Ah, he thought with pleasure
on his first night in his new apartment, this is the life. No one to tell me
what to do! No more brushing my teeth! Joy and gladness wrapped their way
around his heart. And joy and gladness stayed with him – for a time. But soon he
began to experience the consequences of his decision. His teeth took on a
decidedly brown appearance; he found it hard to get a date; his teeth began to
ache from the cavities that filled them. In the place of joy and gladness came
doubt; in the place of doubt, frustration; in the place of frustration, anger;
in the place of anger, despair. Until the day he found himself facing the
mirror, extracting his long-neglected toothbrush from the drawer, scrounging
for that toothpaste tube with the dried paste around the top, squeezing the
requisite amount onto his brush and scrubbing with all his might. But try as he
might, he couldn’t get those stains off and he couldn’t fill those cavities.

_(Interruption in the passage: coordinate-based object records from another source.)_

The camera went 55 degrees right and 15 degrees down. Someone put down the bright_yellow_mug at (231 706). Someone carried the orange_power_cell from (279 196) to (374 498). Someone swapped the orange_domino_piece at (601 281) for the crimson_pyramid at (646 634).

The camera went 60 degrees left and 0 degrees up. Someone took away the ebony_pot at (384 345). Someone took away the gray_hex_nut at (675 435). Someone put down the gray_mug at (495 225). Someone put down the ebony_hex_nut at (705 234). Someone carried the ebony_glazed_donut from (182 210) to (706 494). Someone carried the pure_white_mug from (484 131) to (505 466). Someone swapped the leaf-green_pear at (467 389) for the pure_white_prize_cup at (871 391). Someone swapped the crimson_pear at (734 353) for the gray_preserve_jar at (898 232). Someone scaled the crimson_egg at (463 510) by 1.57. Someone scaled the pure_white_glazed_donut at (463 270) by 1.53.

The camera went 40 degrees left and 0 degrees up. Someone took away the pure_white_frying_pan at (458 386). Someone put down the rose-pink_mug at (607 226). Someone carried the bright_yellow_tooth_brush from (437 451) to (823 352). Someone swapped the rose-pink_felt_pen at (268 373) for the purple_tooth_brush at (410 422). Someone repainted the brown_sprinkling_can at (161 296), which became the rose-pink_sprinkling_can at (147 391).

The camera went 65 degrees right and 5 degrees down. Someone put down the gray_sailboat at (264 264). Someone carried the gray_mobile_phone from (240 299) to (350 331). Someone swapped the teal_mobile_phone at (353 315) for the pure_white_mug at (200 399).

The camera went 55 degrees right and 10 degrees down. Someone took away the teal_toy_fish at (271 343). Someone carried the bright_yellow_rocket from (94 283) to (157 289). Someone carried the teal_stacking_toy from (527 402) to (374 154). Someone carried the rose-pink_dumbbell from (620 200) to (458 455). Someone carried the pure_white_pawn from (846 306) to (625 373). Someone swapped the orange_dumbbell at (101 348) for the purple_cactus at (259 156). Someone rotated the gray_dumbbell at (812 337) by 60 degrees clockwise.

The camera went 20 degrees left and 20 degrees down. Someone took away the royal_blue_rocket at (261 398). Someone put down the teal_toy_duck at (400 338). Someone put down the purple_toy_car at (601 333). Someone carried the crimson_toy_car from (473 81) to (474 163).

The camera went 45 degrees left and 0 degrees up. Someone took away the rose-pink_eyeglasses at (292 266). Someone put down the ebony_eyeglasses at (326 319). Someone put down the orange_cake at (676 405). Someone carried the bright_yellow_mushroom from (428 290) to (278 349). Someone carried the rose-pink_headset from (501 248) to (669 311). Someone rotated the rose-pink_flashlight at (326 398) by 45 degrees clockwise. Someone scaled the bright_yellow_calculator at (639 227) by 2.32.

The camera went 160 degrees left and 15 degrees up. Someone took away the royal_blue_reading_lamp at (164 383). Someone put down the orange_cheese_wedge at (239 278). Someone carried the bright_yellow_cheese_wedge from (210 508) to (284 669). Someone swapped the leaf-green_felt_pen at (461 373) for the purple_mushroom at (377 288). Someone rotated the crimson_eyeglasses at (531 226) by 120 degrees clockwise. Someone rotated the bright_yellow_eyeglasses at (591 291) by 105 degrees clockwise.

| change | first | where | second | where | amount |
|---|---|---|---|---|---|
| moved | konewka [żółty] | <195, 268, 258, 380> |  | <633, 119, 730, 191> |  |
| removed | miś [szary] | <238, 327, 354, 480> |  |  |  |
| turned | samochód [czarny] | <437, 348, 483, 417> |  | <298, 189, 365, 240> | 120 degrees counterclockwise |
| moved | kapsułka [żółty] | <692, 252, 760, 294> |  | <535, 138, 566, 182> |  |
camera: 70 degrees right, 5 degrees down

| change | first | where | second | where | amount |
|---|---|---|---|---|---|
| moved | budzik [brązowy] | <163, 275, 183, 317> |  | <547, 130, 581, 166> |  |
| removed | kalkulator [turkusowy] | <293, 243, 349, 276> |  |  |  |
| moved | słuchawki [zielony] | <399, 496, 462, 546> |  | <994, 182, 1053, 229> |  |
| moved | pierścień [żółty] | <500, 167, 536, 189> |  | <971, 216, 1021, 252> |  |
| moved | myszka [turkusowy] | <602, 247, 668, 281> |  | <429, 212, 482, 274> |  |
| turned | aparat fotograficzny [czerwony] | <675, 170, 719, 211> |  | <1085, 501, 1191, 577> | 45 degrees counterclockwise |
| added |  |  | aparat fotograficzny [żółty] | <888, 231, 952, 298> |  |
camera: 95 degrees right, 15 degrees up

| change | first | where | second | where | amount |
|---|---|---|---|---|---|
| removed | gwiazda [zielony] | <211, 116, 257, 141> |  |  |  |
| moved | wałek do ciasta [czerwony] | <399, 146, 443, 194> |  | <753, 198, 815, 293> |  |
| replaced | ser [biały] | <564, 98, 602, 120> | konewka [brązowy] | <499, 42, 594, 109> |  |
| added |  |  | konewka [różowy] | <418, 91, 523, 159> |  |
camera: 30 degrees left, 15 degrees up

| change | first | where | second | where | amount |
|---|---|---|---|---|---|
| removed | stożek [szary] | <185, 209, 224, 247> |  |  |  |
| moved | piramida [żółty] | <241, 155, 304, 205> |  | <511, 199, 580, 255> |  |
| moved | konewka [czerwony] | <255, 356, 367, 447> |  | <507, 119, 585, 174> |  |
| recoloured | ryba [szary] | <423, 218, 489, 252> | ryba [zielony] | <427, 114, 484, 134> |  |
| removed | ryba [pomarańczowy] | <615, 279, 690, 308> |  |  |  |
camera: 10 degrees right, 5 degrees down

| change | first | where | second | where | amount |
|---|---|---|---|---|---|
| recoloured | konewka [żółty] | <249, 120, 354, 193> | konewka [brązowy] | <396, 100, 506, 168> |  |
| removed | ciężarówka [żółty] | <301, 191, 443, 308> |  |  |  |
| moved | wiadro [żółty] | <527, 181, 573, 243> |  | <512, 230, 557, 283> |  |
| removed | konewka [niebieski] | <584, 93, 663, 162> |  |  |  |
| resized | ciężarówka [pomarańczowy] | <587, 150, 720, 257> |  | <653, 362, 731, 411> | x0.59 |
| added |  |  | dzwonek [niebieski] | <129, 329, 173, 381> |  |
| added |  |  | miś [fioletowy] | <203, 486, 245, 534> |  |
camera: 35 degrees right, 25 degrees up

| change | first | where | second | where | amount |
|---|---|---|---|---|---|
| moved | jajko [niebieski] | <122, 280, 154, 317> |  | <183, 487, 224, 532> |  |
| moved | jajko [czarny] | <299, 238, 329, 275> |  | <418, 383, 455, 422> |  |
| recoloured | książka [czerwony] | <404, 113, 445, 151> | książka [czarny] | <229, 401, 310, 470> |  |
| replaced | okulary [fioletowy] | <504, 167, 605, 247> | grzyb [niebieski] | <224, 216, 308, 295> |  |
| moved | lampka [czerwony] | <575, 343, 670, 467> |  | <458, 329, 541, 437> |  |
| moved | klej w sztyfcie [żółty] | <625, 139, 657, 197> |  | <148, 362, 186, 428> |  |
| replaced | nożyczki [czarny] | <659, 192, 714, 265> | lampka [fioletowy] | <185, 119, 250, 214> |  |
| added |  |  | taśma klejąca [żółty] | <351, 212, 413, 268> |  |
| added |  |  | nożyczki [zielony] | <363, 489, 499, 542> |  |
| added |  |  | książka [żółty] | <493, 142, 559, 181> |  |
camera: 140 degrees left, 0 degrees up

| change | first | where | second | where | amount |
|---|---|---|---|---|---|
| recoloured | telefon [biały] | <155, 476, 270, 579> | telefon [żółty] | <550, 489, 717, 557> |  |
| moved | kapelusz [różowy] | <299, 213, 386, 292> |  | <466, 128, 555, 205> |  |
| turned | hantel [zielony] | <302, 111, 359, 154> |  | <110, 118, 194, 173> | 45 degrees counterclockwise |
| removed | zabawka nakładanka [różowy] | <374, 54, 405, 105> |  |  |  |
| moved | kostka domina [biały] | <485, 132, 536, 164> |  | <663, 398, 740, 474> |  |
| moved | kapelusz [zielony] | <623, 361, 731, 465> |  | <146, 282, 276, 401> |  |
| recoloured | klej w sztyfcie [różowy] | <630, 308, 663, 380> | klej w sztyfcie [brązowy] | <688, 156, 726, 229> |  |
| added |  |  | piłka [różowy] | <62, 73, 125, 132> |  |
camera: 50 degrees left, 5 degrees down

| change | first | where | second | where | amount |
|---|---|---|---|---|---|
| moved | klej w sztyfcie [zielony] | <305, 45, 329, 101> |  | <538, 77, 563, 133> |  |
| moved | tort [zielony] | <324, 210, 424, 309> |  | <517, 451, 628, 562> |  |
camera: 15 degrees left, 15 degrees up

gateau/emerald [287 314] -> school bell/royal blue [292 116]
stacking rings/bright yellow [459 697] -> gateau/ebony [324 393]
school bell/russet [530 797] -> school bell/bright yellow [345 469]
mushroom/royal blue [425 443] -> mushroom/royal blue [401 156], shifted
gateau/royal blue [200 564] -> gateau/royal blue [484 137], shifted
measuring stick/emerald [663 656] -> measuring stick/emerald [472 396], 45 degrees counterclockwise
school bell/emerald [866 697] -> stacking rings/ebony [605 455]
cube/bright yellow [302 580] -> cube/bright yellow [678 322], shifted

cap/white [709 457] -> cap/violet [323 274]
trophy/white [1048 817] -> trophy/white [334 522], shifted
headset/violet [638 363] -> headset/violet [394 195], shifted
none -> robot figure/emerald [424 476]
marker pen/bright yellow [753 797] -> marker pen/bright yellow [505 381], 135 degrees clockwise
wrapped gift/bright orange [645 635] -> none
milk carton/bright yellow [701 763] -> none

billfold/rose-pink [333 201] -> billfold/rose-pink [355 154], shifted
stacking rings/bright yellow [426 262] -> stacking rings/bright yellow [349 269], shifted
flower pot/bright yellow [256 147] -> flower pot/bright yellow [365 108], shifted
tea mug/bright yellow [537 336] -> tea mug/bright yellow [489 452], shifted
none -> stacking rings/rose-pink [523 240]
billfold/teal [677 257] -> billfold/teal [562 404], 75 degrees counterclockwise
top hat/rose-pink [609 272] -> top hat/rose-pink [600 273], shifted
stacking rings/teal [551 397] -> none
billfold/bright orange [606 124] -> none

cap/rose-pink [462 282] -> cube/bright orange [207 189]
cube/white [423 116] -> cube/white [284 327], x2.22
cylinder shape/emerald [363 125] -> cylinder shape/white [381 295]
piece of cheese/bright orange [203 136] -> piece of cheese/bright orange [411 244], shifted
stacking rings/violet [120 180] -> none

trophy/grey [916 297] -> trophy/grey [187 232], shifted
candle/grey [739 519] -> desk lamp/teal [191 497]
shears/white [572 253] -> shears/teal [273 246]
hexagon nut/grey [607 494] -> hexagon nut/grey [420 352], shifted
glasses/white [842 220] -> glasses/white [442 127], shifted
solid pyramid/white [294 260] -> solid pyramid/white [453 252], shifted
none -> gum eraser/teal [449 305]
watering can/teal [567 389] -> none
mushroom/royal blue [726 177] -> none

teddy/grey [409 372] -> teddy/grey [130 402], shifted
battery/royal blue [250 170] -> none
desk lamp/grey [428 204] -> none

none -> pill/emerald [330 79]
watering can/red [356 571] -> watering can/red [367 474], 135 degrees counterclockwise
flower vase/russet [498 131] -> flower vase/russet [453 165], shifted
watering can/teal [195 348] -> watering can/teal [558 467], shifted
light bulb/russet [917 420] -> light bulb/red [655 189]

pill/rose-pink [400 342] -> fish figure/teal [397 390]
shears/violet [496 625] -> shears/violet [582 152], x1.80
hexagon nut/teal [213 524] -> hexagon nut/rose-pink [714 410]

Many suppose that the reason
God has poured out His Spirit upon us is to free us from observing God’s moral law.
“The Spirit has come, we no longer need the law.” Such people are foolish and
naïve, totally misrepresenting the relationship between the Spirit and God’s
moral law. The Spirit was given not to deliver us from God’s moral law but to deliver us to His law – to give us hearts that want to obey it. God’s law is
not the problem; we are the problem. Though God’s law is good and wise, we
imagine ourselves wiser than God and reject His precepts. But we merely display
our foolishness, showing ourselves no wiser than our non-toothbrushing teen.
We have done this as a
society – endeavoring to replace God’s law for sexuality, marriage, and divorce
with our own precepts – but more tragically we continue to do this as the
people of God – picking and choosing which portions of God’s law to obey. So reminded
that we frequently pit God’s Spirit against His law, that we frequently imagine
that maturity means freedom from responsibility rather than the love of the
same, let us kneel and let us confess our sins to God.